B. LES INCERTITUDES DE LA MESURE DE LA DURÉE DU TRAVAIL

La mesure de la durée du travail est traditionnellement délicate en raison notamment :

- des variations conjoncturelles de la durée du travail, sous les effets du climat, de l'activité économique et du calendrier 39( * ) ;

- des difficultés de mesure des heures supplémentaires effectives, notamment pour les cadres et les salariés à temps partiel. Celles-ci varient, en effet, du simple au double selon qu'est retenu le point de vue des employeurs ou celui des salariés ;

- des difficultés de mesure du temps de travail des indépendants et de certaines professions, comme les enseignants ou les professions pour lesquelles le code du travail a institué des régimes d'équivalence en matière de durée du travail pour tenir compte de périodes d'inactivité (hôtellerie, transport routier, agriculture), si bien que le temps de présence légal y est très nettement supérieur à 39 heures.

· Par ailleurs, alors qu'on assistait jusqu'au début des années 1980 à un double mouvement de convergence et d' uniformisation de la durée hebdomadaire du travail autour de la durée légale (ramenée de 40 heures à 39 heures par semaine en 1982), cette évolution s'est inversée sous les effets des aspirations différenciées des salariés , comme du développement de nouvelles formes d' organisation des entreprises . Plusieurs phénomènes concourent ainsi à rendre la mesure de la durée du travail de plus en plus difficile :

- L' individualisation croissante des temps de travail, sous la forme notamment du développement du travail à temps partiel, comme de l'extension des horaires mobiles (23 % des salariés en 1995, contre 11 % en 1978) .

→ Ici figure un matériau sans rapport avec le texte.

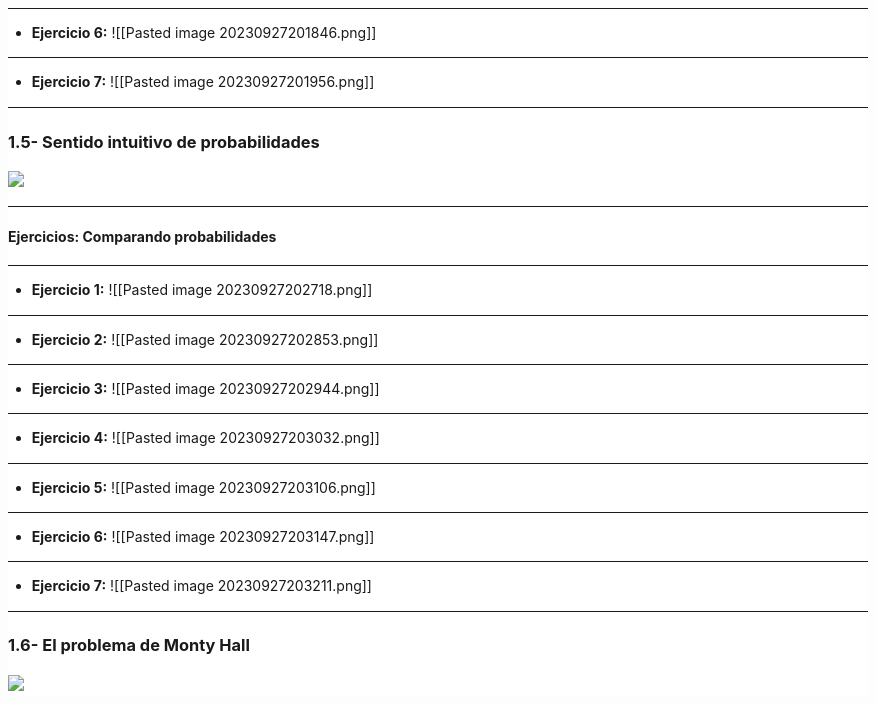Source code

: ___
- **Ejercicio 6:**
![[Pasted image 20230927201846.png]]

___
- **Ejercicio 7:**
![[Pasted image 20230927201956.png]]

___
### 1.5- Sentido intuitivo de probabilidades
![](https://www.youtube.com/watch?v=-f4iU4UzMxg&t=706s&ab_channel=KhanAcademyEspa%C3%B1ol)

___
#### Ejercicios: Comparando probabilidades

___
- **Ejercicio 1:**
![[Pasted image 20230927202718.png]]

___
- **Ejercicio 2:**
![[Pasted image 20230927202853.png]]

___
- **Ejercicio 3:**
![[Pasted image 20230927202944.png]]

___
- **Ejercicio 4:**
![[Pasted image 20230927203032.png]]

___
- **Ejercicio 5:**
![[Pasted image 20230927203106.png]]


___
- **Ejercicio 6:**
![[Pasted image 20230927203147.png]]

___
- **Ejercicio 7:**
![[Pasted image 20230927203211.png]]

___
### 1.6- El problema de Monty Hall
![](https://www.youtube.com/watch?v=2XMv-bBcBug&t=429s&ab_channel=KhanAcademyEspa%C3%B1ol)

- Le développement progressif de la modulation et de l'annualisation du temps de travail, qui se traduit par une irrégularité croissante de la journée et de la semaine de travail.

- La sensibilité croissante de la durée du travail effective à la conjoncture économique, via les heures supplémentaires et un recours plus important au chômage partiel 40( * ) .

- Le creusement des disparités de temps de travail entre les différentes catégories de travailleurs. Entre 1985 et 1995 le temps de travail habituel des cadres et des agents de maîtrise s'est ainsi accru, tandis que celui des autres catégories professionnelles tendait à se réduire, ce phénomène reflétant l'inégale diffusion du temps partiel.

Au total, la part des actifs déclarant travailler plus de 45 heures par semaine serait ainsi passée de 15,4 % en 1983 à 22,6 % en 1995, selon l'INSEE, cependant que la part des salariés à temps partiel (moins de 32 heures hebdomadaires) dans l'emploi total serait passée de 9,6 % en 1983 à 16 % en 1996. La relative stabilité des durées du travail mesurées par l'INSEE et la DARES 41( * ) dissimule donc des situations individuelles de plus en plus hétérogènes, ce qui tend à altérer la fiabilité et la signification des indicateurs de la durée moyenne du travail.